First, setting the "top" value of the counter is different depending on if you get a pointer to a TcCount16 or TcCount8 struct. For TcCount16 (and I would assume TcCount32) you use the CC member:
// create a struct to help access TC3's registers for a 16 bit timer counter
TcCount16* TC = (TcCount16*) TC3;
(other setup details covered in examples above)
// set the top value to 32767
TC->CC[0].reg = 0x7FFF;
while (TC->STATUS.bit.SYNCBUSY == 1);
But for 8 bit counters where you get a pointer to a TcCount8 struct you use the PER member:
// create a struct to help access TC3's registers for a 16 bit timer counter
TcCount8* TC = (TcCount8*) TC3;
(other setup details covered in examples above)
// set the top value to 128
TC->PER.reg = 0x7F;
while (TC->STATUS.bit.SYNCBUSY == 1);
Full disclosure, I never got an 8 bit counter running while using a pointer to a TcCount8 struct.

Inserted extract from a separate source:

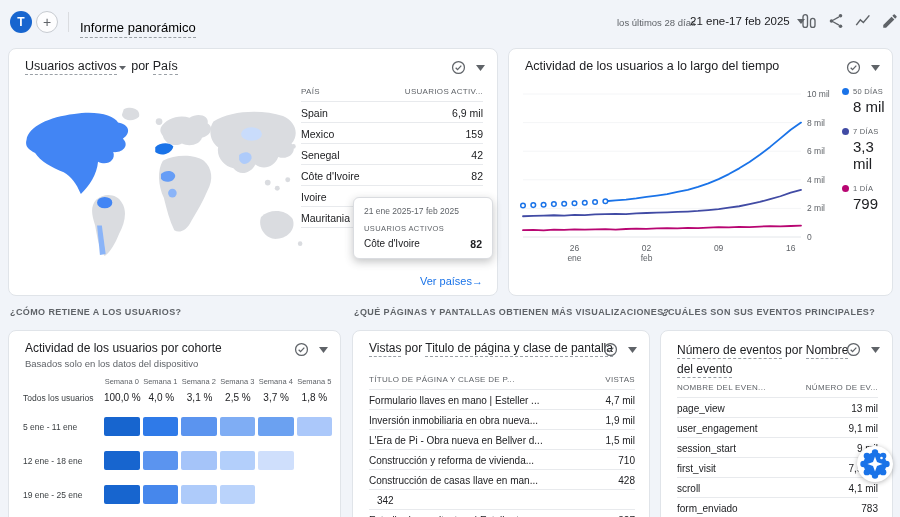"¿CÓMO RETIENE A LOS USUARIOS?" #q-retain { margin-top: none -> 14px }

I probably missed something simple... I did get an 8 bit counter running using TcCount16:
// create a struct to help access TC3's registers for a 16 bit timer counter
TcCount16* TC = (TcCount16*) TC3;
TC->CTRLA.reg |= TC_CTRLA_MODE_COUNT8
while (TC->STATUS.bit.SYNCBUSY == 1);
(other setup details covered in examples above)
// set the top value to 128
TC->CC[0].reg = 0x7F;
The second point I would like to clarify is that you must sett the TC wave generation mode to TC_CTRLA_WAVEGEN_MFRQ if you want the TC to honor your top value. Setting it to TC_CTRLA_WAVEGEN_NFRQ will cause the counter to ignore the "top" value and always count to the maximum for that type. For example 65535 for a 16 bit counter. You can set CC[0] but it will be ignored.
Lastly, while I couldn't get it to compile since it couldn't find all of the required header files I did find the Adafruit_ZeroTimer which looks promising. Just looking at the code and the included ASF source files helped me.